Others have given you a much more complete answer than I did about 
-myDatumList, but just to pick up on this one.

I assume you've declared this something like:

@property (assign) BOOL  myFlag;

But then implemented it something like:

- (BOOL)  myFlag
{
        return someOtherMemberData.flag;
}


Without any @synthesize for it.

The problem here is that the property is declared (assign). That means it's 
something that requires both a getter and a setter. So it has auto-synthesized 
the setter, as you only supplied the getter. In auto-synthesizing the setter, 
it has to provide backing store for it, hence _myFlag.

To fix that, you have a couple of options depending on what you need.

First, you could declare the property readonly. Then, the compiler knows no 
setter is required and won't synthesize one, and won't create backing store.

The other is to write the setter method as well. It could either set the 
indirect property, or just do nothing (though in the latter case that would be 
a readonly property, so you'd be better off declaring it as such).



As I mentioned, I feel that auto-synthesizing generally is somewhat evil. It 
adds code that you can't see and can't easily debug, and adds ivars that you 
can't see which may be masking (or masked by) other ivars that you might assume 
are the ones in use (if you forgot a corresponding @synthesize, which is an 
easy error to make since auto-synthesize covers it up). Since you can't turn 
off auto synthesizing, the next best thing is at least to enable the warning 
that it's done it: CLANG_WARN_OBJC_MISSING_PROPERTY_SYNTHESIS, shown as 
"Implicit Synthesized Properties" in the build settings.

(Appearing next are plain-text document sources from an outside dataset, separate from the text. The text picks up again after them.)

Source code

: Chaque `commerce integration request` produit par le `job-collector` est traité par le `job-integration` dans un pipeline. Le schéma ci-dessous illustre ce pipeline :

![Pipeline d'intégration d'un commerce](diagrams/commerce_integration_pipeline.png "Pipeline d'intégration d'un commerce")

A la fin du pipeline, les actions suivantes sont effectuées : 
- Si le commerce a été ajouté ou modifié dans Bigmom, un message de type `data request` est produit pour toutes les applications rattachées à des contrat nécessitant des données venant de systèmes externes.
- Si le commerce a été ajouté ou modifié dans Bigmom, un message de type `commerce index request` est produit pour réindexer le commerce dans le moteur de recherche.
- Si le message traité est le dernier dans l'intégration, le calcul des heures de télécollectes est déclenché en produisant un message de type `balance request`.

Code that isn't magic is more readable, so for me declaring explicit ivars, 
writing getters, setters or @synthesize statements is always better than 
leaving it to invisible compiler magic, even if it adds a little more work. 
That small amount of extra work is easily repaid in time saved debugging an 
auto-synthesized ivar that you didn't even know was there. It has happened to 
me so many times now that I can usually find the problem quickly because I can 
smell the symptoms, but I feel for newbies to this stuff who have been misled 
into writing hard-to-debug code by something that really saves almost nothing 
in coding effort. 

@property was a great improvement to Obj-C, but auto-synthesizing them was not. 
One of Apple's less useful design decisions, IMHO.